Beyond data and into new technologies
As part of the disruption management, Nadas knows how challenging it is when things aren't going to plan, and whether it's utilising existing technologies like its freshly launched chat bots, which have reduced call centre loads significantly, providing passengers with more immediate feedback online or using airport maps and in future, geofencing, to give customers more guidance in the airport, the solutions are always geared towards reducing stress.
“Airports are probably the most stressful part of the journey. And as an airline, we are merely tenants at an airport, but we aim to alleviate any stress with proactive communications. We’re continuously improving in our goal to be helpful and customer friendly, with such features as push notifications to alert customers that boarding has started, with a boarding percentage to see if you need to start running or not to the gate”, said Nadas.
Wizz Air standing up in a crisis
The leadership and crisis management team at Wizz Air are empowered to take the actions needed to protect and help people where possible. An example of this is offering free tickets to those fleeing the war in Ukraine, to help support refugees to reach a safe place: “We can continue to transport them around Europe on our network, if they need to evacuate or flee Ukraine,” said Nadas.

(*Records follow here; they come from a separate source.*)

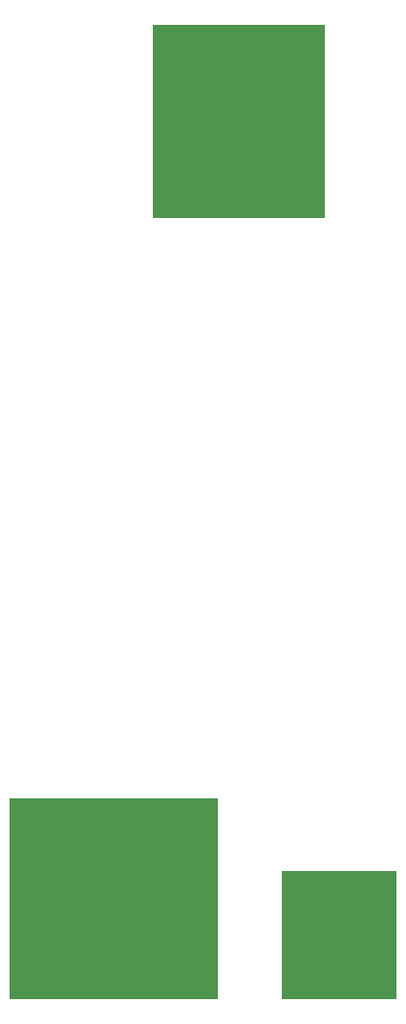
<source format=gko>
G75*
%MOIN*%
%OFA0B0*%
%FSLAX24Y24*%
%IPPOS*%
%LPD*%
%AMOC8*
5,1,8,0,0,1.08239X$1,22.5*
%
%ADD10R,0.6000X0.6750*%
%ADD11R,0.4000X0.4500*%
%ADD12R,0.7250X0.7000*%
D10*
X018470Y031125D03*
D11*
X021970Y002750D03*
D12*
X014095Y004000D03*
M02*

</source>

Wizz Air was also proactive in providing financial assistance by offering free seats available for Ukrainian refugees to book on all continental Europe flights departing from Ukraine’s border countries (Poland, Slovakia, Hungary, Romania). The airline is continuing to provide support by partnering with not-for-profit organisations’ Choose Love, The Shapiro Foundation, The Steve Morgan Foundation and USPUK, to offer 10,000 free tickets for Ukrainian refugees to travel from Ukraine’s neighbouring countries (Bulgaria, Hungary, Poland, Romania and Slovakia) to the UK, in support of the UK Government ‘Homes for Ukraine’ visa scheme.
“Our crisis management team, who has been working 24/7, since the conflict started, needs information as they are constantly making decisions.
“Recently, we've had to make some very rapid cybersecurity decisions and information privacy decisions to do things like opening up WhatsApp, to open up Telegram, to get us more connected, not just with our own ecosystem, but with the whole world, because we are part of a large ecosystem. By being a responsible global citizen as a company, we become a better partner in reacting to this as a unified member of the EU and of the world,” he added.